Osborn is far too nice and the MPA far too respectable to say it, but basically 2015 is lining up to be the year when the songwriters and music publishers throw a massive “fuck you all” in the general direction of the streaming sector, which they believe has been structured for the sole benefit of the digital service providers and the record labels. And leading the charge, or at least testing the water, is veteran artist manager Irving Azoff.

As previously reported, Azoff has set up a new company called Global Music Rights which is seeking to directly represent the so called ‘public performance rights’ – in the US, at least – of the songwriters he manages and some other big names too. The aim is to pull those songwriters’ works out of the American collecting societies BMI and ASCAP and force the big licensees of songs to do deals directly, away from the rules and regulations that come with collective licensing.

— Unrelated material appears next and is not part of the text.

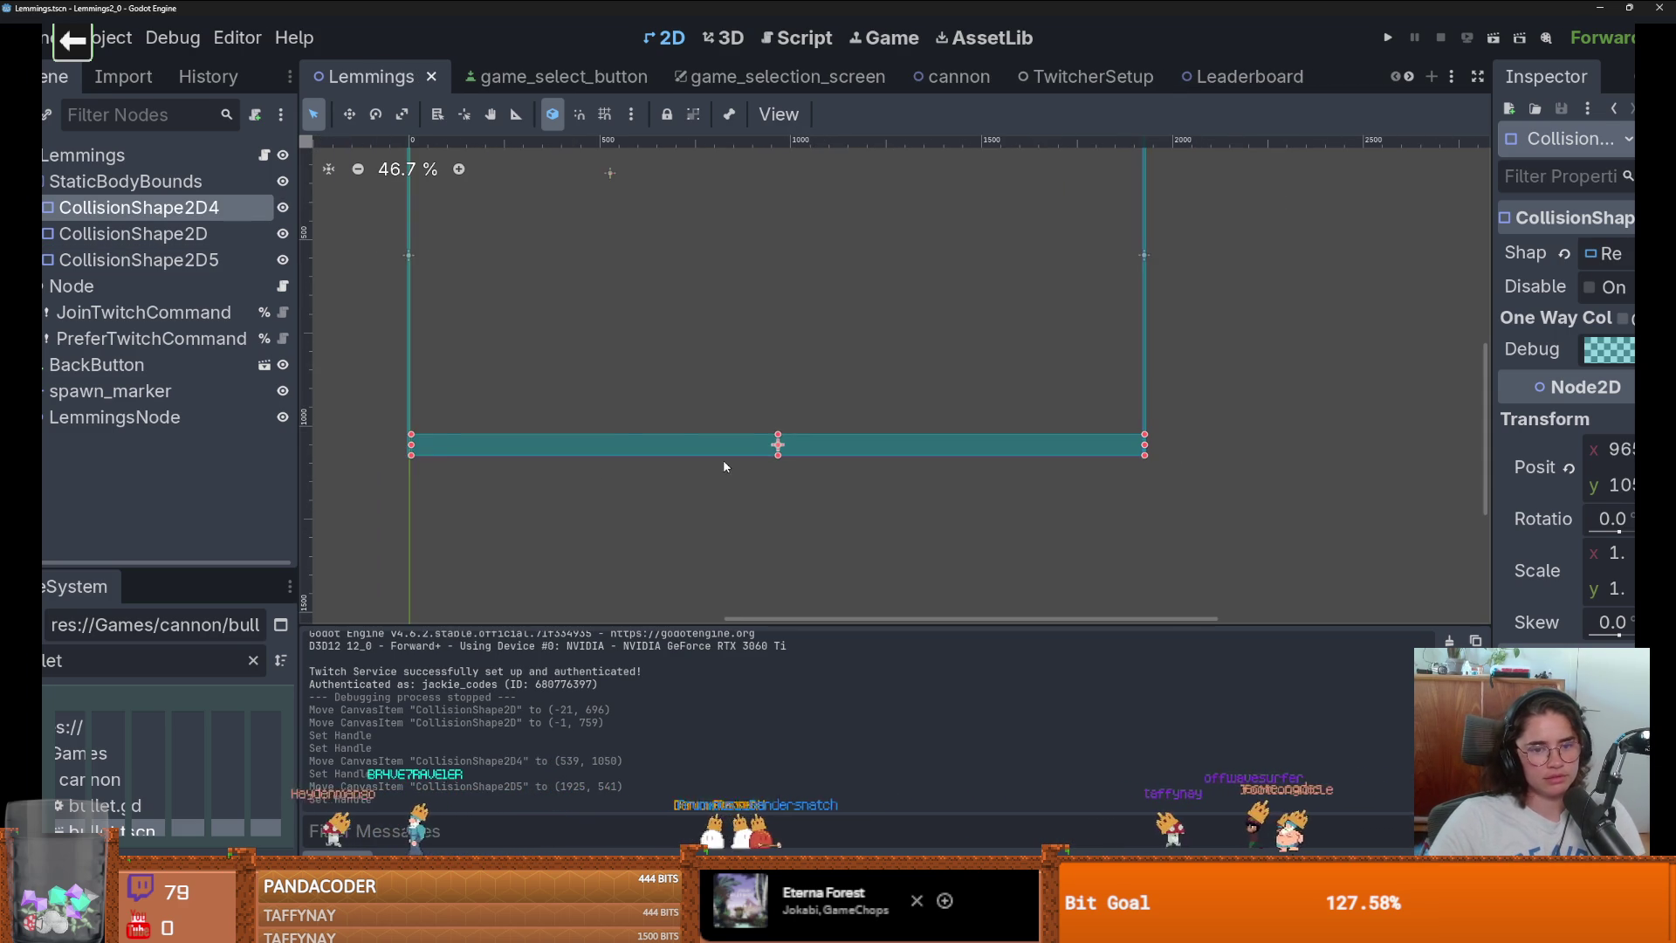
scroll(558, 410, down, 1)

As also previously reported, this has led to Azoff initiating a battle with YouTube, which, he says, must remove all the songs GMR now represents from its various platforms with immediate effect until it successfully negotiates a licence with his new company. Azoff’s attack on YouTube conveniently coincided with the Google subsidiary unveiling its new Music Key service, ensuring the video site’s big new play in music was accompanied by plenty of controversy before and after launch.

The feud is ongoing, with Azoff’s lawyer Howard King providing something of an update this week, and reaffirming the threat that GMR is willing to go legal on all this in what he is calling a billion dollar infringement lawsuit.

There are currently two elements to the dispute. First, although GMR has seemingly withdrawn the public performance rights of the songwriters it reps – which include Eagles, Pharrell Williams and John Lennon – from their respective collecting societies in the US, it’s not entirely clear when that actually means YouTube no longer has access to those songs through its blanket licences from ASCAP and BMI.

Such licences customarily keep running until a pre-agreed date, even if there are changes in the repertoire each society represents. But, again showing the ambiguities that exist in music licensing, no one seems to be able to tell GMR whether that means YouTube is still allowed to use its songs or not. Though King says the obligation is on YouTube to prove it is licensed, and so far it has not.

But this dispute seems set to really focus on YouTube’s obligations to remove songs uploaded by users to its platform under American copyright law, a familiar debate that has been had several times before, usually with YouTube’s interpretation of the Digital Millennium Copyright Act prevailing. That interpretation says that providing YouTube offers a system via which rights owners can order content be removed, it isn’t liable for all the copyright infringing materials that are routinely available via its user-upload sites.

In a recent exchange of letters between King and Google, the latter said that GMR needed to identify where its songs were currently residing on the YouTube system and then issue a takedown notice for each URL as described in the DMCA. Basically GMR, like the labels, needs to use YouTube’s ContentID system to manage its songs on the firm’s platforms.

King disagrees, citing some of the debate that has surrounded other legal cases where tech firms hosting infringing content have used the safe harbours of the DMCA to avoid liability. YouTube is aware of the infringing content so has an obligation to remove it even without a specific takedown notice, King reckons. It’s a very grey area of American copyright law that is yet to be properly clarified in court.

But King is seemingly ready for a fight. He told The Hollywood Reporter: “It is disingenuous that they can keep their hands over eyes until we tell them the URL. They know where it is. We don’t want this to become whack-a-mole”. Talking tough, he goes on: “This will result in someone blinking, and if it is not them, there will be a billion dollar copyright infringement lawsuit filed”.

So that’s something to look forward to, right? Obviously GMR wants to force YouTube to the negotiating table where Azoff will ask for more favourable terms for his songwriters.

In its more recent negotiations with the record companies YouTube has generally taken the attitude that the labels need its platform as a marketing channel, tipping the balance of power in the royalties debate in its direction. Azoff, though, is more likely to say screw the marketing benefits, which will weaken Google’s negotiating hand. Though the web giant will be aware that if it gives more favourable terms to Azoff’s band of song creators, plenty more will come knocking for a similar deal.